### To do
Write the lines of the records below, from their start through the line that contains "collection date as typed: 26-1-1962", as a JSON list of strings with one string per line and blank lines left out.
────────────────────
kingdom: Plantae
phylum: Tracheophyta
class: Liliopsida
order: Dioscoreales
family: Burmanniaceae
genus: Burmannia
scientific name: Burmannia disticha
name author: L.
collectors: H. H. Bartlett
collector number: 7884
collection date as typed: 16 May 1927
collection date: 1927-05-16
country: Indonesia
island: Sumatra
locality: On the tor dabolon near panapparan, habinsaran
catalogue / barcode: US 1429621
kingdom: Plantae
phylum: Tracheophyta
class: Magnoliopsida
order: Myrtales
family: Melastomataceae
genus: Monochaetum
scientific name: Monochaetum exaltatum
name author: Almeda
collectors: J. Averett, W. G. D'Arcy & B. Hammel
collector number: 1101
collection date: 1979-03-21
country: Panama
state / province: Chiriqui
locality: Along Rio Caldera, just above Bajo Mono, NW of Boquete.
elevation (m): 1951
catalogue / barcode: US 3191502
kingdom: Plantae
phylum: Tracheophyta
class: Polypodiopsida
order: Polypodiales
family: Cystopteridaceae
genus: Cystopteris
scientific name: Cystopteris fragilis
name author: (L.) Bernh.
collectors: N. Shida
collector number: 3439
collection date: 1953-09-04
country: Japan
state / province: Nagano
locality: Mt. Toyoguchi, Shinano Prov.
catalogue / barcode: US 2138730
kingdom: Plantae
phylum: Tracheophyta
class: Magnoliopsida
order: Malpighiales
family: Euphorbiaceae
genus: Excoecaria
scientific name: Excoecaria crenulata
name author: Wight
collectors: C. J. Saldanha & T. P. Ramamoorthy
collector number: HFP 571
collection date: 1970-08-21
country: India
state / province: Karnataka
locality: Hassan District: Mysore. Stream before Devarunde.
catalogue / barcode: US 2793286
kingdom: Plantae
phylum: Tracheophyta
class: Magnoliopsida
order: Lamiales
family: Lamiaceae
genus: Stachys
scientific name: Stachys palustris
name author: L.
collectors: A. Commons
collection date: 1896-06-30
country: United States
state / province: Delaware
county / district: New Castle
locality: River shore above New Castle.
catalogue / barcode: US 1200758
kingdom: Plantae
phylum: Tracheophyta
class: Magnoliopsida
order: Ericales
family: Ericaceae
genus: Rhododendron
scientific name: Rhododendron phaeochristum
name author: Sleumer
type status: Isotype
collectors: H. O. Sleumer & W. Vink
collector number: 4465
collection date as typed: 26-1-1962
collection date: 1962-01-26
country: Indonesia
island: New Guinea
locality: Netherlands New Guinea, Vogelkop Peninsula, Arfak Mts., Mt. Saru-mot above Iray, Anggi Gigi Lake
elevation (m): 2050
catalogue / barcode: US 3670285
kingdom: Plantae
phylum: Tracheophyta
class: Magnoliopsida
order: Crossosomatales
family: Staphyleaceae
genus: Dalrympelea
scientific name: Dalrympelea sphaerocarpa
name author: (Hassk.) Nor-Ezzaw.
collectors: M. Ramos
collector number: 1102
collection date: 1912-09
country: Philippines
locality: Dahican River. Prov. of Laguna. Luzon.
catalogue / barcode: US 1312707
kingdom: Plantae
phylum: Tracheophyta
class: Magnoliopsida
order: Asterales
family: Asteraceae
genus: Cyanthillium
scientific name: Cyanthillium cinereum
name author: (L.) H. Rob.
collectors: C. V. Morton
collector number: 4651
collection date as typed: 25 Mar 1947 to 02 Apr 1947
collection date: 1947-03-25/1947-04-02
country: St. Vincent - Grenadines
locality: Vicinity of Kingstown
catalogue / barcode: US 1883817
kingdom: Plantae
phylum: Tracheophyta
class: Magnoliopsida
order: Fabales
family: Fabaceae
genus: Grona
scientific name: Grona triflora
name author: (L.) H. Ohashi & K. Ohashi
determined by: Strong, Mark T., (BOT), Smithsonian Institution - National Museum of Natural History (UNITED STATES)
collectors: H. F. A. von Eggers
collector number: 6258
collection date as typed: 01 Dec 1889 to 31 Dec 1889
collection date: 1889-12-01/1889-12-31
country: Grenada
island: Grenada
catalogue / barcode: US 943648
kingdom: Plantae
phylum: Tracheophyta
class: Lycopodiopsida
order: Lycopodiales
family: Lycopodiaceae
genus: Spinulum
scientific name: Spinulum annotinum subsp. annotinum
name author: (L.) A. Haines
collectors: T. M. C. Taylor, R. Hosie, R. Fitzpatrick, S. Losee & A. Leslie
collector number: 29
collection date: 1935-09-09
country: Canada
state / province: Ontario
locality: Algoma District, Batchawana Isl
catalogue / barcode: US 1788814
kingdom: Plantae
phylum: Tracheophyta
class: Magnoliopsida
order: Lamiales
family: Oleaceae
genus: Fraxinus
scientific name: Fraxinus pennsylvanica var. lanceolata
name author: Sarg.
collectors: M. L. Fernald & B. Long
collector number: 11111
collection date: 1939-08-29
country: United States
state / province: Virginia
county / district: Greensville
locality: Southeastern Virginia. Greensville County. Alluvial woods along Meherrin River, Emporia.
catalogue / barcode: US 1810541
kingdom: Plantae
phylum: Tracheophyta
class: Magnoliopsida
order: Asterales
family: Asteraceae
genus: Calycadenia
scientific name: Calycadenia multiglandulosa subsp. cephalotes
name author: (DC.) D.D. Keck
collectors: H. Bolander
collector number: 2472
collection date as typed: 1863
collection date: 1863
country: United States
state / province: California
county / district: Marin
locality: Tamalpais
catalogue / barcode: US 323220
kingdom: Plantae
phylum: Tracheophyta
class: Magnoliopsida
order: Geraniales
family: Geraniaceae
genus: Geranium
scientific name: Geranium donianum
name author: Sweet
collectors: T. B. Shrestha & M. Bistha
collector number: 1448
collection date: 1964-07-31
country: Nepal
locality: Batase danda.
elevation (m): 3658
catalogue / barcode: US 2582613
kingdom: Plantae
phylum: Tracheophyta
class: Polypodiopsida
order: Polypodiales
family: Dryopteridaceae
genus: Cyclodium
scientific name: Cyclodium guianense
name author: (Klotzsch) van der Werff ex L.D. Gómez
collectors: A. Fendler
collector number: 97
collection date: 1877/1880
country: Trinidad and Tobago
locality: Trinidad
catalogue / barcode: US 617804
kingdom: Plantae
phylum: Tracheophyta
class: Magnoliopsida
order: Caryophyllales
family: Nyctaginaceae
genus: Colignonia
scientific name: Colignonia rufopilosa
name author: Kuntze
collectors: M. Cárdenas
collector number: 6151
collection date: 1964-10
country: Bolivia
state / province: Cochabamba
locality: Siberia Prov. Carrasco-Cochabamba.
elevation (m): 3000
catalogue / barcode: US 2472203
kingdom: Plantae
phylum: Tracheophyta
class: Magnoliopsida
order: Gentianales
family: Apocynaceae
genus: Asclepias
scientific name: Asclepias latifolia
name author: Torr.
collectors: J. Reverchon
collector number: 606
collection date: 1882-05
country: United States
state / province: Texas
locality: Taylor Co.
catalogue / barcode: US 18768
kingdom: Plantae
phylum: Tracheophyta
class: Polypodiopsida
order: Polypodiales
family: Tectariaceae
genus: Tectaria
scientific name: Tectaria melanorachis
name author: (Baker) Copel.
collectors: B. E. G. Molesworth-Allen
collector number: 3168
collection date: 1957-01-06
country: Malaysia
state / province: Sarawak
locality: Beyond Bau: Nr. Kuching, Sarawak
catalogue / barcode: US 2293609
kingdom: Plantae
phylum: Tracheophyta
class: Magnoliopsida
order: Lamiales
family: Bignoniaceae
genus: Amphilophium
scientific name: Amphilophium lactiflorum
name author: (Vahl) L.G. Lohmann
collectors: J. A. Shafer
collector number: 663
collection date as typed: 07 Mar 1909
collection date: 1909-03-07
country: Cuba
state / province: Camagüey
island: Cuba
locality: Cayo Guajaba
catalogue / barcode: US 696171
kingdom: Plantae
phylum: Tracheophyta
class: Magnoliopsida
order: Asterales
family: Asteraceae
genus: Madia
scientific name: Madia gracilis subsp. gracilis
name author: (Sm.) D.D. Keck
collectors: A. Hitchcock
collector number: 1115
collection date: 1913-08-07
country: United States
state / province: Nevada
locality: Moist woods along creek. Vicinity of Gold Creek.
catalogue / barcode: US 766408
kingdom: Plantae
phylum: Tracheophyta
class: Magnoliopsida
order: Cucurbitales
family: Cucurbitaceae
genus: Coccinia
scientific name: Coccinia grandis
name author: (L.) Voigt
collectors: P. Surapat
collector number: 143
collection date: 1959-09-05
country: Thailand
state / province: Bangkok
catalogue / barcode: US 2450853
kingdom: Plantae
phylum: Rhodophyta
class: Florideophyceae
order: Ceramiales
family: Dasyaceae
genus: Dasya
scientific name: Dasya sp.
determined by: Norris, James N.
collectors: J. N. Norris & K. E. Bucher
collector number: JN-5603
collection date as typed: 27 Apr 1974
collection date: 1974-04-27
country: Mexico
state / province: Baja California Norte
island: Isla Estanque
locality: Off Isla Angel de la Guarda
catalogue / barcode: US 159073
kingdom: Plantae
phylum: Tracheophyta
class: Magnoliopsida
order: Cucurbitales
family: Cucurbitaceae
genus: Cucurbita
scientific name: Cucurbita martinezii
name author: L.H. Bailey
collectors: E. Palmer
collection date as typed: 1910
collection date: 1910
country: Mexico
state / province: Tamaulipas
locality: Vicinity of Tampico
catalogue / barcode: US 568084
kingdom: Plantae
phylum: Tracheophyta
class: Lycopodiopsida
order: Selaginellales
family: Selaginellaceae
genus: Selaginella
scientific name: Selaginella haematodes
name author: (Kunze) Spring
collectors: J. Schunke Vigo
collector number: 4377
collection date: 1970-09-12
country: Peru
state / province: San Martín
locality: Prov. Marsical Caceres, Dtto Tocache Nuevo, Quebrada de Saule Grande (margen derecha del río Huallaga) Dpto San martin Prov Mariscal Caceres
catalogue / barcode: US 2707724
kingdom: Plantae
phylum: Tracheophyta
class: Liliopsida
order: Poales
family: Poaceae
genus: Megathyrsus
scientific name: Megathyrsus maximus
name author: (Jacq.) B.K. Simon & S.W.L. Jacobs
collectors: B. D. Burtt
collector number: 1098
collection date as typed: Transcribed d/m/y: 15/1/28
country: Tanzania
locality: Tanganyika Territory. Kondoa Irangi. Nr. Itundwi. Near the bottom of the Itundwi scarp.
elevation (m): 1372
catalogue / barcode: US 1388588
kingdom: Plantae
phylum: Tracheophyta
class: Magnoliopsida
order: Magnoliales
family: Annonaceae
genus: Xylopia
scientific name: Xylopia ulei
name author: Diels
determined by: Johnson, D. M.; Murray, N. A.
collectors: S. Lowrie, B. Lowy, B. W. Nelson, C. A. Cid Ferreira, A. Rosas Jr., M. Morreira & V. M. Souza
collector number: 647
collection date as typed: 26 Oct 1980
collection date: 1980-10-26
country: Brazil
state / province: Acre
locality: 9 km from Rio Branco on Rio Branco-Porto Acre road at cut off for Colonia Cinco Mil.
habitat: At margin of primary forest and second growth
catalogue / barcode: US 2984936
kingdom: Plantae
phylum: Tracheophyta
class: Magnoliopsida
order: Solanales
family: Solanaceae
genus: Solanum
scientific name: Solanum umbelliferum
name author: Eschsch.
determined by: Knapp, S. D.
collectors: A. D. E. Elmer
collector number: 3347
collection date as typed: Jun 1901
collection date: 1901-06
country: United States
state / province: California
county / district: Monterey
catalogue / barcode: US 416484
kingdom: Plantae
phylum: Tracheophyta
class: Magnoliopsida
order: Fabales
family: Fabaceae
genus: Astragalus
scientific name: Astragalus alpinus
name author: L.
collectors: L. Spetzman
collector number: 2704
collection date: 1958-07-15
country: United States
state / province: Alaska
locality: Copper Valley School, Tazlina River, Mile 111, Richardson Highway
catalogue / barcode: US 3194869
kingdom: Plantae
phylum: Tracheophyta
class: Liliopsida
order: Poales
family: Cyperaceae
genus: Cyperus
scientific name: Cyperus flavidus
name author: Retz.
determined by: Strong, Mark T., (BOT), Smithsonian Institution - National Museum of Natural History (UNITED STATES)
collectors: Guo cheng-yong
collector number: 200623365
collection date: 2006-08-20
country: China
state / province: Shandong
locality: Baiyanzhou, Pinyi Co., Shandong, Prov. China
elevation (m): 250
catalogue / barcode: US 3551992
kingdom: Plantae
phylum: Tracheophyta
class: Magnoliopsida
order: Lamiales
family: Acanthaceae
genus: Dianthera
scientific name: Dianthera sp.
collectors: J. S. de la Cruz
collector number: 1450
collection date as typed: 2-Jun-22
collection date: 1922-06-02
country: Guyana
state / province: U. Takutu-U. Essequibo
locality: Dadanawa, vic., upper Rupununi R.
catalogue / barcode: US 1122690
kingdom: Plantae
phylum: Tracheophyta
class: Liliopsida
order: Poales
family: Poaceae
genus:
────────────────────
### Solution to this task
[
  "kingdom: Plantae",
  "phylum: Tracheophyta",
  "class: Liliopsida",
  "order: Dioscoreales",
  "family: Burmanniaceae",
  "genus: Burmannia",
  "scientific name: Burmannia disticha",
  "name author: L.",
  "collectors: H. H. Bartlett",
  "collector number: 7884",
  "collection date as typed: 16 May 1927",
  "collection date: 1927-05-16",
  "country: Indonesia",
  "island: Sumatra",
  "locality: On the tor dabolon near panapparan, habinsaran",
  "catalogue / barcode: US 1429621",
  "kingdom: Plantae",
  "phylum: Tracheophyta",
  "class: Magnoliopsida",
  "order: Myrtales",
  "family: Melastomataceae",
  "genus: Monochaetum",
  "scientific name: Monochaetum exaltatum",
  "name author: Almeda",
  "collectors: J. Averett, W. G. D'Arcy & B. Hammel",
  "collector number: 1101",
  "collection date: 1979-03-21",
  "country: Panama",
  "state / province: Chiriqui",
  "locality: Along Rio Caldera, just above Bajo Mono, NW of Boquete.",
  "elevation (m): 1951",
  "catalogue / barcode: US 3191502",
  "kingdom: Plantae",
  "phylum: Tracheophyta",
  "class: Polypodiopsida",
  "order: Polypodiales",
  "family: Cystopteridaceae",
  "genus: Cystopteris",
  "scientific name: Cystopteris fragilis",
  "name author: (L.) Bernh.",
  "collectors: N. Shida",
  "collector number: 3439",
  "collection date: 1953-09-04",
  "country: Japan",
  "state / province: Nagano",
  "locality: Mt. Toyoguchi, Shinano Prov.",
  "catalogue / barcode: US 2138730",
  "kingdom: Plantae",
  "phylum: Tracheophyta",
  "class: Magnoliopsida",
  "order: Malpighiales",
  "family: Euphorbiaceae",
  "genus: Excoecaria",
  "scientific name: Excoecaria crenulata",
  "name author: Wight",
  "collectors: C. J. Saldanha & T. P. Ramamoorthy",
  "collector number: HFP 571",
  "collection date: 1970-08-21",
  "country: India",
  "state / province: Karnataka",
  "locality: Hassan District: Mysore. Stream before Devarunde.",
  "catalogue / barcode: US 2793286",
  "kingdom: Plantae",
  "phylum: Tracheophyta",
  "class: Magnoliopsida",
  "order: Lamiales",
  "family: Lamiaceae",
  "genus: Stachys",
  "scientific name: Stachys palustris",
  "name author: L.",
  "collectors: A. Commons",
  "collection date: 1896-06-30",
  "country: United States",
  "state / province: Delaware",
  "county / district: New Castle",
  "locality: River shore above New Castle.",
  "catalogue / barcode: US 1200758",
  "kingdom: Plantae",
  "phylum: Tracheophyta",
  "class: Magnoliopsida",
  "order: Ericales",
  "family: Ericaceae",
  "genus: Rhododendron",
  "scientific name: Rhododendron phaeochristum",
  "name author: Sleumer",
  "type status: Isotype",
  "collectors: H. O. Sleumer & W. Vink",
  "collector number: 4465",
  "collection date as typed: 26-1-1962"
]